Introduction

The demographic structure of human populations has undergone a dramatic change in the last two centuries. Over this period the total human population has expanded rapidly from 1.5 to more than 6.2 billion and the percentage of the humans inhabiting cities has increased from 2% to over 50%.1This has been associated with migration from smaller and more genetically uniform settlements to much larger settlements. The greatly increased population mobility has led to marriage outside traditional groups and admixture of many genetically differentiated populations in a process referred to as ‘isolate break-up’.2 These processes have led to a decrease in the extent of population substructure and linkage disequilibrium, especially between 1900 and the present day in European populations.3, 4 An immediate predicted effect of urbanisation and admixture is an increase in the level of average individual genome-wide heterozygosity (h) among people born in urban areas.

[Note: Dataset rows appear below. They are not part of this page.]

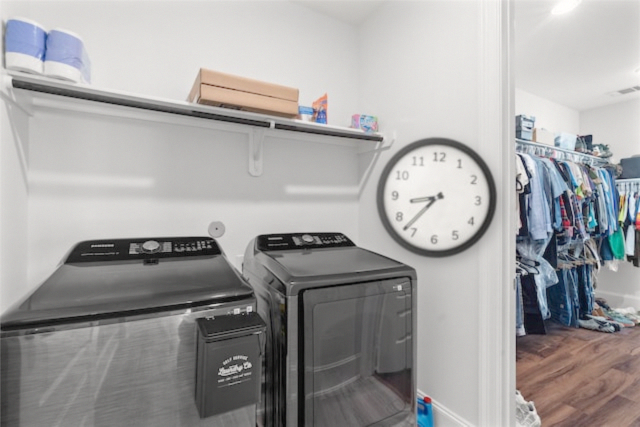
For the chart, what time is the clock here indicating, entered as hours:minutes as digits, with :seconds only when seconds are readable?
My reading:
8:37
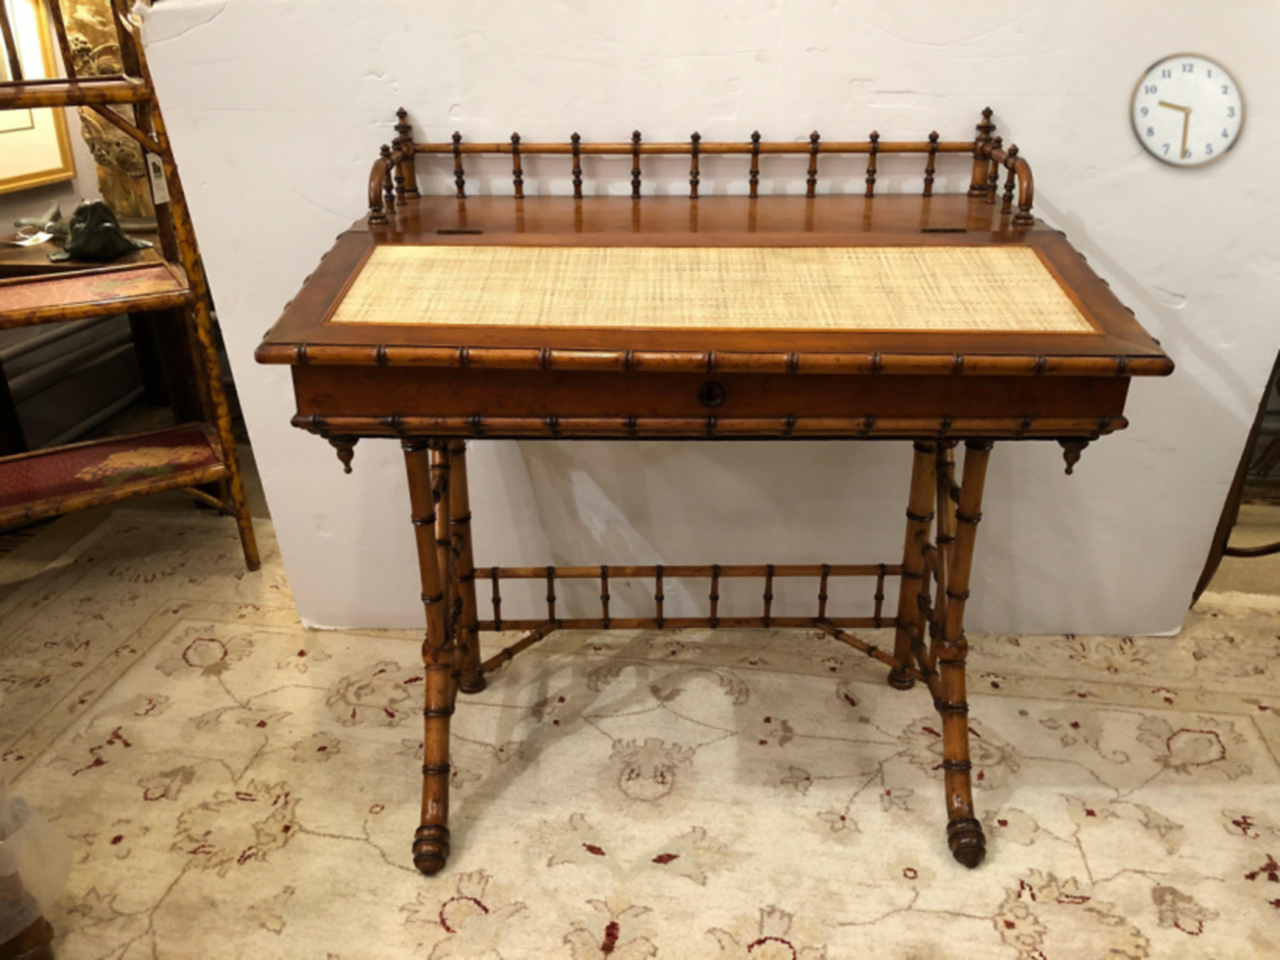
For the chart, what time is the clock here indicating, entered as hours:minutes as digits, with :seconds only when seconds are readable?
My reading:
9:31
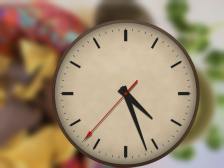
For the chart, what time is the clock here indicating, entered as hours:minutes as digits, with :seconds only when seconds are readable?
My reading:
4:26:37
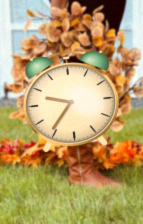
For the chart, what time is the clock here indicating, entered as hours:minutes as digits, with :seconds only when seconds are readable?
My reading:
9:36
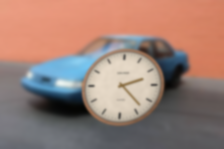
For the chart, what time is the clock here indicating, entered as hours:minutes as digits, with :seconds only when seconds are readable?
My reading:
2:23
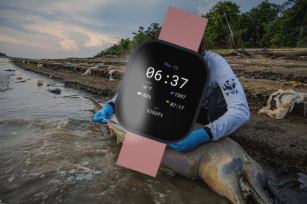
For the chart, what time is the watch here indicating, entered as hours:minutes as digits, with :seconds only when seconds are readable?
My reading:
6:37
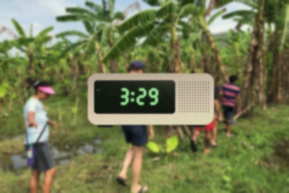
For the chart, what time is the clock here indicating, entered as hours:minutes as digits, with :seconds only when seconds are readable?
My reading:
3:29
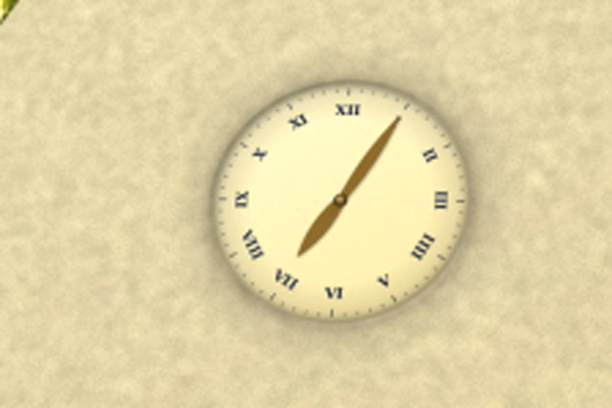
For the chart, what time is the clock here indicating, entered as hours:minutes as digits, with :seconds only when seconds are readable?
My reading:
7:05
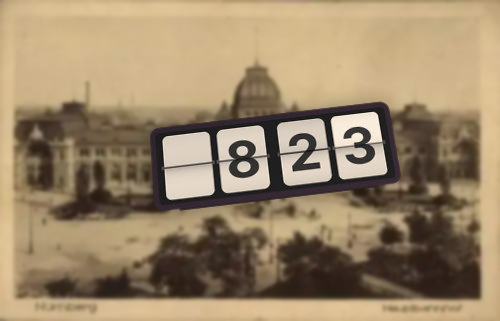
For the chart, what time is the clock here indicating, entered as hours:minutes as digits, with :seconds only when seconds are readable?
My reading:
8:23
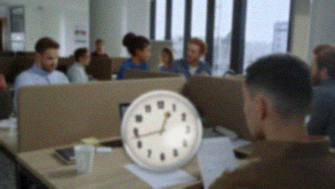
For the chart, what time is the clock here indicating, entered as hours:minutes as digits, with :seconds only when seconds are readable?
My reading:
12:43
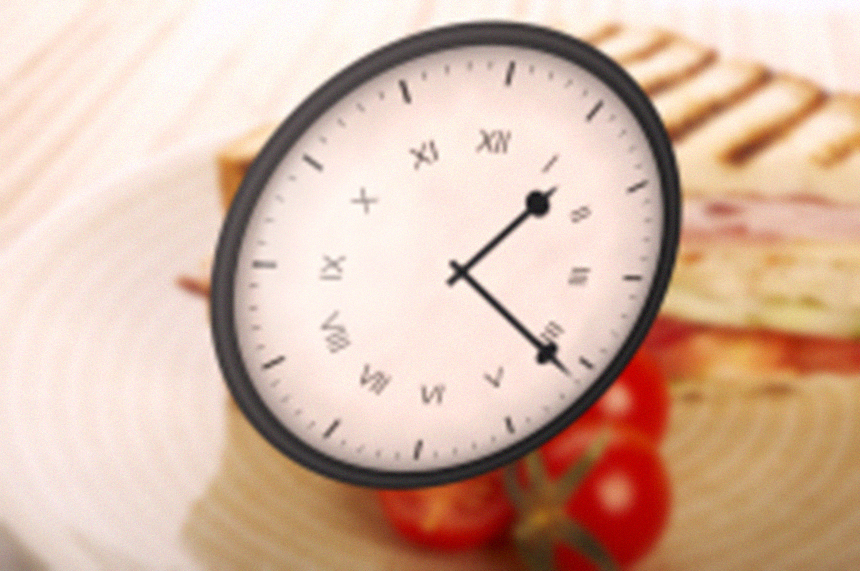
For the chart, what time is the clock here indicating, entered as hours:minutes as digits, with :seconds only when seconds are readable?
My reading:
1:21
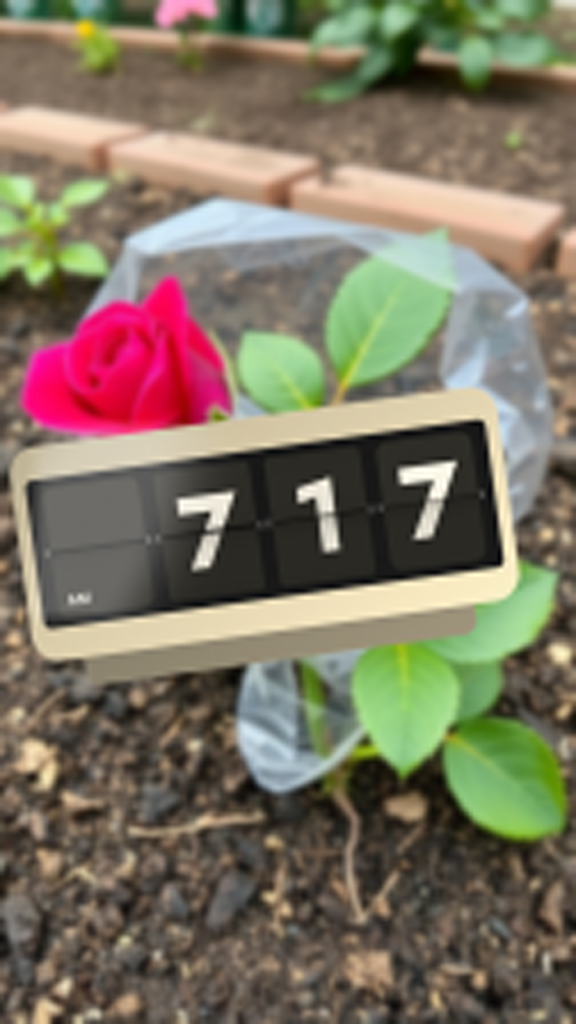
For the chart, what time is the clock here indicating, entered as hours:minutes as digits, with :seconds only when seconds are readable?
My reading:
7:17
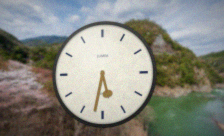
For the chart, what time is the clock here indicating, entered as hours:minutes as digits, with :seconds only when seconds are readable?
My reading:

This is because outbreeding of individuals from different populations is expected to increase h in the offspring, just as crossing of plant and animal strains leads to hybrids with increased h.5

In theory, increasing h in human populations due to urbanisation could influence variation in biological traits that show significant dominance variance.6, 7 These include many traits such as systolic blood pressure, total cholesterol and LDL-cholesterol that are major contributors to the global burden of disease.8, 9, 10 Furthermore, increased heterozygosity at the individual level could in theory improve resistance to detrimental factors in the environment, especially infectious diseases, and could delay the onset of many chronic diseases.11, 12 Finally, outbreeding should decrease the burden of recessive monogenic conditions that are characteristic of large global communities with a high prevalence of consanguineous marriages.13, 14 Because of these potential effects of h on health we considered it important to quantify the magnitude of increase in h that is associated with urbanisation relative to traditional rural populations.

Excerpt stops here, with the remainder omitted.